Looking 4 Myself (Expanded Edition)

USHER’s seventh studio album, Looking 4 Myself, perhaps more than any of the ones that precede it, is a spot-on time capsule for when it was released. The production (especially on tracks like “Can’t Stop Won’t Stop”, “Scream” and “Numb”) leaned so heavily on the Top 40, dubstep-inspired pop of the day that it’s hard not to visualise disorienting blinks of strobe lights and fog machines clouding up a crowded nightclub when listening. The album also found USHER in an experimental mood, something that appears to be the result of his confidence to contort himself to fit any form of pop music. And he pulled it off in many instances, even if the album isn’t one that is revisited as much as his classics. As with all USHER projects, Looking 4 Myself has such surefire hits sprinkled throughout that when you revisit them, you somehow still know all the words without realising they were tied to any album.
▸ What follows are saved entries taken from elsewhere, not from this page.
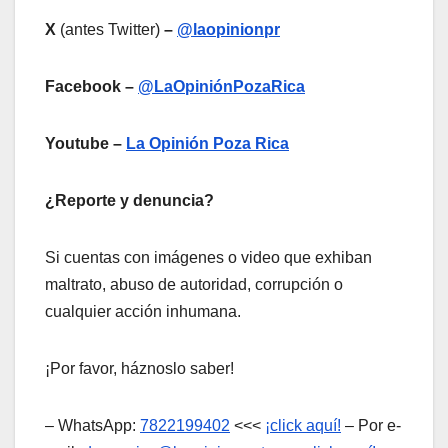
X
(antes Twitter)
–
@laopinionpr
Facebook –
@LaOpiniónPozaRica
Youtube –
La Opinión Poza Rica
¿Reporte y denuncia?
Si cuentas con imágenes o video que exhiban
maltrato, abuso de autoridad, corrupción o
cualquier acción inhumana.
¡Por favor, háznoslo saber!
– WhatsApp:
7822199402
<<<
¡click aquí!
– Por e-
The Diplo-produced single “Climax'' is the best example of that: The song teases some EDM-like synths at its start, but they quickly dissolve into a syrupy sweet home for USHER’s falsetto. In hindsight, it’s one of his more memorable post-Confessions singles. Noah “40” Shebib, who was responsible for the darker, atmospheric sound of rising Canadian superstars at the time like Drake and The Weeknd, produced “What Happened to U”, a track about making up for lost time with an old fling. “Sins of My Father” feels more autobiographical than the bulk of his catalogue. With a bassline that could frame it as country if he had different vocals, the song finds him grappling with inherited bad habits of his father, who was barely present. Elsewhere on Looking 4 Myself is a perfect reflection of the early 2010s, with guest appearances from Rick Ross, A$AP Rocky and Pharrell.